Die Korporierten bilden auch den Kaderkern der FPÖ, vor allem jener ihrer Wiener Landesorganisation. Stadler trägt mit Stolz seine Schmisse im Gesicht, die von Mensuren mit scharfen Säbeln stammen. Straches Haut ist unversehrt, weil der gelernte Zahntechniker nur in einer Mittelschülerverbindung aktiv war, wo mit stumpfen Waffen gefochten wurde. Weniger stumpf sind seine Haßtiraden gegen Ausländer und vor allem Muslime. Mitte März gründete er den Verein »SOS Abendland«, der »vergessenes Brauchtum« wiederbeleben und vor allem Europa vor der »Islamisierung« schützen soll. Stadler, der das »wehrhafte Christentum« im Parteistatut verankern wollte und dem obskuren mittelalterlichen Mercedarier Orden angehört, macht sich nicht weniger Sorgen um das Abendland. Allerdings hält er Strache und dessen populistische Tiraden für ungeeignet zur Verteidigung der westlichen Wertegemeinschaft. Er gibt seinem Rivalen keine zwei Jahre, bis er »die Partei an die Wand fährt«.
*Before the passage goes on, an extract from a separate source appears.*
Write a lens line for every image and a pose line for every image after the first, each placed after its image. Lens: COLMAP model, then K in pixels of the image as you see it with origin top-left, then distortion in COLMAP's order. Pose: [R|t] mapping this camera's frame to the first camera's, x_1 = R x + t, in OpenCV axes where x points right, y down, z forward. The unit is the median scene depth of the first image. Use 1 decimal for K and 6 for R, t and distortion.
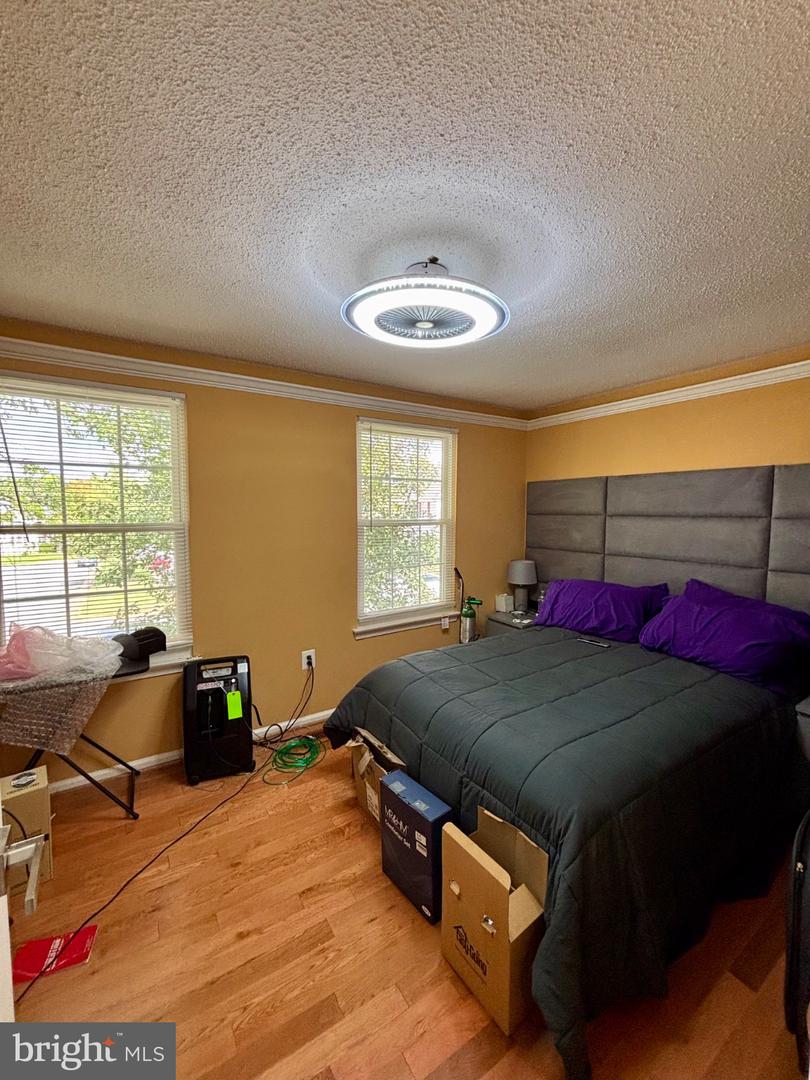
lens RADIAL K [[437.4, 0, 398.6], [0, 437.4, 541.8], [0, 0, 1]] dist [0.003040, 0.000566]
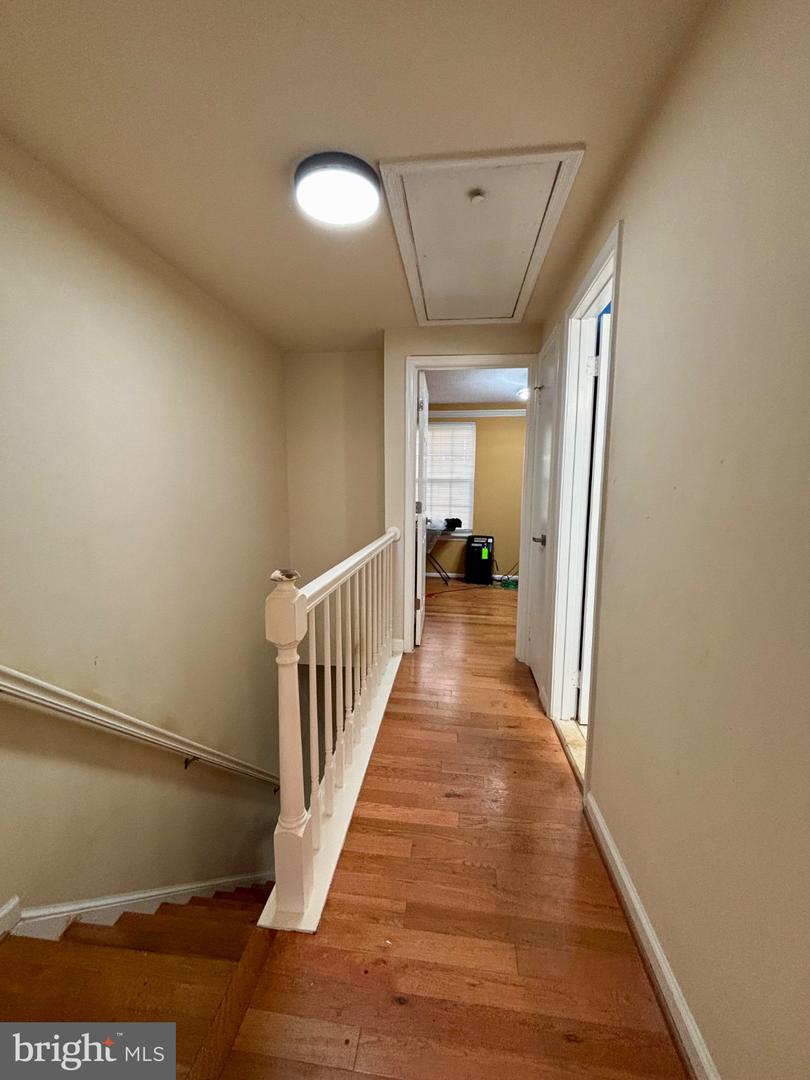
lens RADIAL K [[437.4, 0, 402.3], [0, 437.4, 538.7], [0, 0, 1]] dist [0.003040, 0.000566]
pose [[0.766701, 0.071624, -0.637996, 0.757253], [-0.053613, 0.997429, 0.047547, 0.199106], [0.639761, -0.002250, 0.768570, -1.059713]]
Zur Verkürzung der politischen Karriere Straches könnte auch Stadler selbst noch beitragen. Denn der weiß von weiteren belastenden Fotos, die von der FPÖ-Führung unter Verschluß gehalten werden. Strache selbst hat nicht ausgeschlossen, daß noch photographische Dokumente seiner Vergangenheit auftauchen. Er selbst wollte nicht ausschließen, daß er darauf mit der zum Hitler-Gruß erhobenen Hand zu sehen sein könnte.

Ralf Leonhard lebt in Wien und ist Österreichkorrespondent der taz.